[Required action]
What is needed here is an exact repetition of the records below, beginning at the line that has "thumb tip: (1065, 663)" and stopping after the line that has "middle pip: (1187, 333)".

[Input data]
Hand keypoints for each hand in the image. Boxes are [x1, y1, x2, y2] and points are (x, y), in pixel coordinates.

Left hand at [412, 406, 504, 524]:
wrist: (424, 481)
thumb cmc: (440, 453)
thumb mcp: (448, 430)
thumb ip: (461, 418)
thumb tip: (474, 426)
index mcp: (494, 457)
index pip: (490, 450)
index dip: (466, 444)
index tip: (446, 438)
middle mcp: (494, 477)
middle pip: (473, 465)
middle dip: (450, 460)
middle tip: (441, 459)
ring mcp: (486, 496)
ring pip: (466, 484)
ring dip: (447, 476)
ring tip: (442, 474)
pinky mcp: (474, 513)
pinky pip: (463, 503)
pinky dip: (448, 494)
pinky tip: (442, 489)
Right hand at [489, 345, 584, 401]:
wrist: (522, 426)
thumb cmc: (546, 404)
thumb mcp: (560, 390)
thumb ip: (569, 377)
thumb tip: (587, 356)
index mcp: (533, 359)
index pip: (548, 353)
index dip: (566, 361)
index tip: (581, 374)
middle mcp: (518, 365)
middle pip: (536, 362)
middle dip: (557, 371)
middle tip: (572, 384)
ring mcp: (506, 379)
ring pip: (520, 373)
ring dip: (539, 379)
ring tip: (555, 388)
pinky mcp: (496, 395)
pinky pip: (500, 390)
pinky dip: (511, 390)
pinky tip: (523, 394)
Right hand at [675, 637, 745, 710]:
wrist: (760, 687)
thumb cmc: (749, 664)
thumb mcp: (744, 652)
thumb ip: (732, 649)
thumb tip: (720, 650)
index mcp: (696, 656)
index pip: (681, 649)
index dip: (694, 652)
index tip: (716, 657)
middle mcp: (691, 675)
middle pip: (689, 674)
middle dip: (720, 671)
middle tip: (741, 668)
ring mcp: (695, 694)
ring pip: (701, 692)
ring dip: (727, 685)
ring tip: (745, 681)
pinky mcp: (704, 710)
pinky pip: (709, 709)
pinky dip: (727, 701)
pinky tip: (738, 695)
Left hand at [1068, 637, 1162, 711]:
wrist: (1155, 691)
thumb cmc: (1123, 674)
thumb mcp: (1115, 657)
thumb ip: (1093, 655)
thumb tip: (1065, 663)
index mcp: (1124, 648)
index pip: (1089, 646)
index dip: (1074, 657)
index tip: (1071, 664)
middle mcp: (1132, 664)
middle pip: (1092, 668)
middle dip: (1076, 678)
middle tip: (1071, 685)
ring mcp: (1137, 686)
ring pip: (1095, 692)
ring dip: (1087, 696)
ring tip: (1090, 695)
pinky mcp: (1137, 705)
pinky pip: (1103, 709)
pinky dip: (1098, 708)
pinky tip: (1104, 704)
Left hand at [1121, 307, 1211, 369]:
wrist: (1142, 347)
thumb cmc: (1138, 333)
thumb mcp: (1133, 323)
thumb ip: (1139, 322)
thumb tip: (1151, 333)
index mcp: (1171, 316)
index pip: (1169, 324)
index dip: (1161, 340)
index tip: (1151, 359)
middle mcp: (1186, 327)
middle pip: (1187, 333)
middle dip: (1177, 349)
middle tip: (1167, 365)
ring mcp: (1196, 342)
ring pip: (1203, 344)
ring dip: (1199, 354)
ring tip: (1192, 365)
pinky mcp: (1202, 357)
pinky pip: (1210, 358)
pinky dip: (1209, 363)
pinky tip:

[Exercise response]
thumb tip: (1065, 663)
index mcp: (1124, 648)
index pip: (1089, 646)
index dip: (1074, 657)
index tip: (1071, 664)
middle mcp: (1132, 664)
middle pip: (1092, 668)
middle dip: (1076, 678)
middle tip: (1071, 685)
ring mcp: (1137, 686)
ring pip: (1095, 692)
ring dip: (1087, 696)
ring tip: (1090, 695)
pinky mcp: (1137, 705)
pinky pip: (1103, 709)
pinky dip: (1098, 708)
pinky tip: (1104, 704)
Left hand at [1121, 307, 1211, 369]:
wrist: (1142, 347)
thumb cmc: (1138, 333)
thumb mcp: (1133, 323)
thumb ip: (1139, 322)
thumb tip: (1151, 333)
index mcp: (1171, 316)
index pip: (1169, 324)
index dip: (1161, 340)
index tip: (1151, 359)
middle mcp: (1186, 327)
middle pip: (1187, 333)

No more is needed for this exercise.